Bloucassel croise les doigts, la lippe gourmande. Il joue de sa « supériorité », et in petto, se verrait bien « resserti » dans cette veuve-là ! Germaine, blasée, ne répond pas. Ce qui l'inquiète, est plutôt le motif de sa convocation. L'autre poursuit :
- Ceci ne vous autorise pas à négliger de trier votre clientèle ; car je veux bien croire, que vous ne favorisez pas sciemment certains agissements chez vous, n'est-ce pas ?
- Vous savez très bien que je ne risquerais pas ma réputation pour des dealers amateurs.
La voix est sucrée : elle minaude ; pas la peine de heurter la susceptibilité de ce balourd dont elle devine aisément la frustration.

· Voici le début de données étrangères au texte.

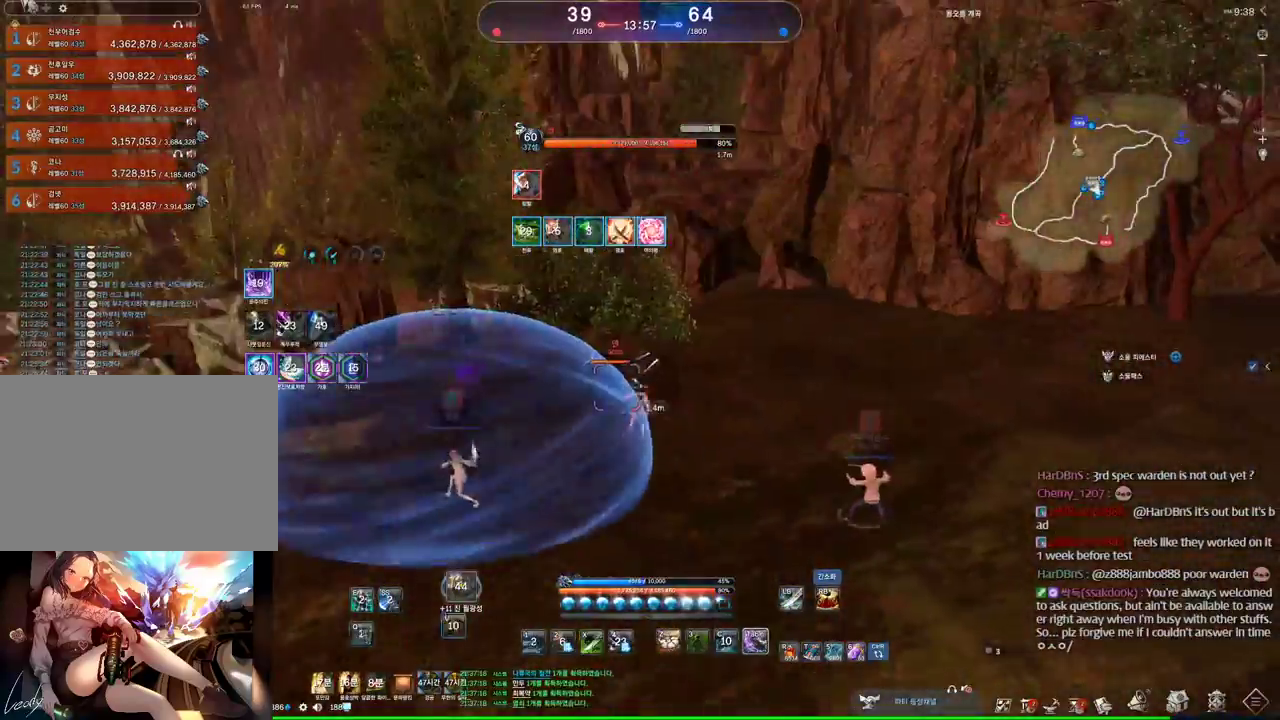
{"keys": ["d"], "mouse": [], "events": [[66, "v", "up"], [100, "d", "down"], [200, "w", "up"]]}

- Justement ! Parlons-en de votre réputation… Vos démêlés avec la bande à Gatin : là, vous n'êtes pas bonne ! Ils veulent vous faire cracher au bassinet, et vous leur riez au nez, paraît-il ?
- Comment savez-vous ?
Surprise, Germaine se mord aussitôt les lèvres : quelle question idiote ! Bloucassel, encouragé, exploite son avantage :
- Ça, plus le trafic de cachetons : voilà qui peut expliquer un meurtre dans vos chiottes, je pense. Vous êtes en ligne de mire, dirait-on ! Pourquoi, dès lors, ne pas collaborer plus franchement avec nous ? Peuchère !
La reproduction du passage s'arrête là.